In response to increasing public awareness of Santa Barbara’s growing methamphetamine problem, several guest speakers from throughout the county addressed the Board to discuss their encounters with the drug. The speakers – which included a local doctor, Santa Maria’s chief of police and a local mother recovering from long-term meth addiction – spoke about the negative impact of the drug on the community as well as its spike in use in recent years.

“To me this is one of the most critical problems in the county of Santa Barbara – the problem that we have in our families with methamphetamine,” Fourth District Supervisor Joni Gray said.

Dr. James Broderick, director of the county’s Alcohol, Drug and Mental Health Services Dept., made a presentation at the meeting calling for the Board to take immediate action to reduce methamphetamine abuse throughout the area, referencing the incalculable potential physical and mental destructiveness of the drug.

Broderick said action was required especially among young Santa Barbara County residents. During his presentation, he told the Supervisors that 78 percent of all drug-related bookings to juvenile hall in Santa Barbara County in 2005 were for methamphetamine.

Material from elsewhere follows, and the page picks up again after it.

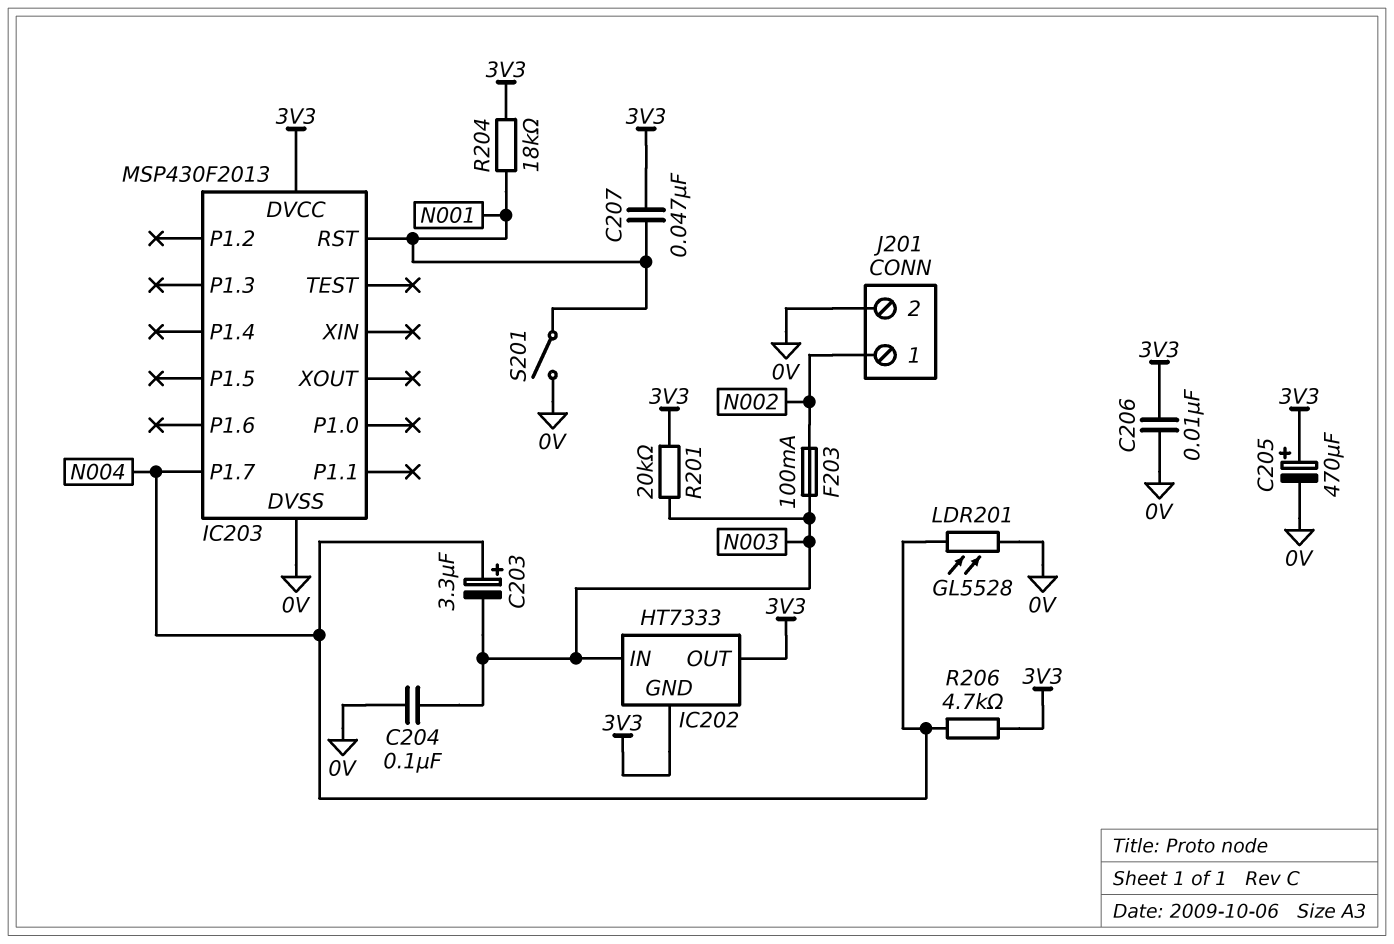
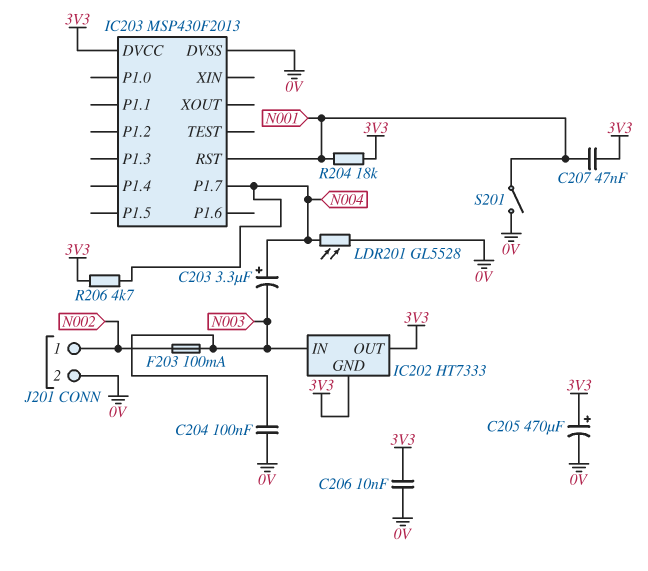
R201: 20k (3V3, N003) -> none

The Board also held a hearing at yesterday’s meeting about potentially increasing the size of the local Chumash Casino, located in the Santa Ynez Valley.

The casino, which is operated by the Santa Ynez Band of Chumash Indians, may soon become eligible for expansion if the state legislature approves a bill allowing several California Indian gambling casinos to begin increasing the size of their existing facilities.

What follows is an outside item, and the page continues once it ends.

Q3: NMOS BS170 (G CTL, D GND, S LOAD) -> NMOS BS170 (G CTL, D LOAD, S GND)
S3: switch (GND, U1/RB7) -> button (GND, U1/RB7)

Third District Supervisor Brooks Firestone said the Board held yesterday’s hearing not only to weigh the costs and benefits of a potential expansion, but because the possibility of expanding the casino is becoming a pressing issue among citizens living near the establishment. Firestone said many local residents are strongly opposed to expansion.

“This is a response to an overwhelming desire on the part of the community to hear this issue,” Firestone said.

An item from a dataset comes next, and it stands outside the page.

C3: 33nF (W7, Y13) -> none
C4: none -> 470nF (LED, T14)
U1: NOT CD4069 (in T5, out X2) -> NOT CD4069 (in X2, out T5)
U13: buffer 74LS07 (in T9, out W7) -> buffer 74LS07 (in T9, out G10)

During the hearing, the Board heard a summary of impacts of the Chumash Casino on different parts of the community.

According to the presentation, the Casino has had a substantial impact on public agencies and emergency services since it opened in 1994.

Presenters said that between 2000 and 2006, there has been a steady increase in the number of emergency calls from the both the reservation and gambling facility to local fire departments, the American Medical Response, the sheriff’s department, and the district attorney. The Supervisors agreed that an expansion of the Chumash casino would most likely lead to an even higher number of these emergency calls.

The board also discussed the positive impacts of expanding the casino – saying that it would generate more money for the county from taxes and tourism, in addition to increasing the number of jobs in the community.

If the legislature’s bill allowing for casino growth passes, the expansions would then be subject to approval as part of Gov. Arnold Schwarzenegger’s 2007-2008 budget. Supervisors at the meeting said Schwarzenegger is supporting the bill because expanding the casinos may bring in additional revenue to the state.